The learned counsel for the State has, however, submitted that the courts below had found, on a minute appreciation of the evidence, that the statements of PW.1 and PW2 had to be accepted and merely because the medical examination was indeterminate and did not reveal anything categoric in favour of the prosecution, was no reason to disbelieve their statements, more particularly as semen stains had been found on the swabs and the salwar.

It is true that in a case of rape the evidence of the prosecutrix must be given predominant consideration, but to hold that this evidence has to be accepted even if the story is improbable and belies logic, would be doing violence to the very principles which govern the appreciation of evidence in a criminal matter. We are of the opinion that story is indeed improbable. We note from the evidence that PW.1 had narrated the sordid story to PW.2 on his return from the market and he had very gracefully told the appellant that everything was forgiven and forgotten but had nevertheless lured him to the police station. If such statement had indeed been made by the PW.2 there would have been no occasion to even go to the police station. Assuming, however, that the appellant was naove and unaware that he was being lead deceitfully to the police station, once having reached there he could not have failed to realize his predicament as the trappings of a police station are familiar and distinctive. Even otherwise, the evidence shows that the appellant had been running a kirana shop in this area, and would, thus, have been aware of the location of the Police Station. In this view of the matter, some supporting evidence was essential for the prosecution's case. As already mentioned above the medical evidence does not support the commission of rape. Moreover, the two or three persons who were present in the factory premises when the rape had been committed were not examined in Court as witnesses though their statements had been recorded during the course of the investigation. In this background, merely because the vaginal swabs and the salwar had semen stains thereon would, at best, be evidence of the commission of sexual intercourse but not of rape. Significantly also, the semen found was not co-related to the appellant as his blood samples had not been taken. In this background the evidence of the defence witness, Mohd. Zaki becomes very relevant. This witness testified that there was no occasion for PW.2 to have come to the factory as no payment was due to him on any account. The courts below were to our mind remiss in holding that as no written accounts had been maintained by Mohd.

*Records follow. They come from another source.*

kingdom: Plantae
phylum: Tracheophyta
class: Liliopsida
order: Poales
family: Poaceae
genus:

Zaki and no receipt relating to any earlier payment to PW.2 had been produced by him, his testimony was not acceptable, the more so, as the factory was a small one and Mohd. Zaki was a petty factory owner.

We also see from the orders passed by this Court from time to time and particularly the Order of 25th October, 2004 that the counsel for the appellant had pointed out that though the appellant had been sentenced to imprisonment for a term of seven years, he had already exceeded that period but was still in custody and he was accordingly bailed out after verifying this fact on 16th November 2004. In normal circumstances we would not have passed a detailed order in this background but as an allegation of rape, is one of the most stigmatic of crimes, it calls for intervention at any stage.

Before ending we must record our appreciation of Mr. Bagga's efforts.

We accordingly allow the appeal, set aside the judgments of the trial Court and the High Court and order the appellant's acquittal.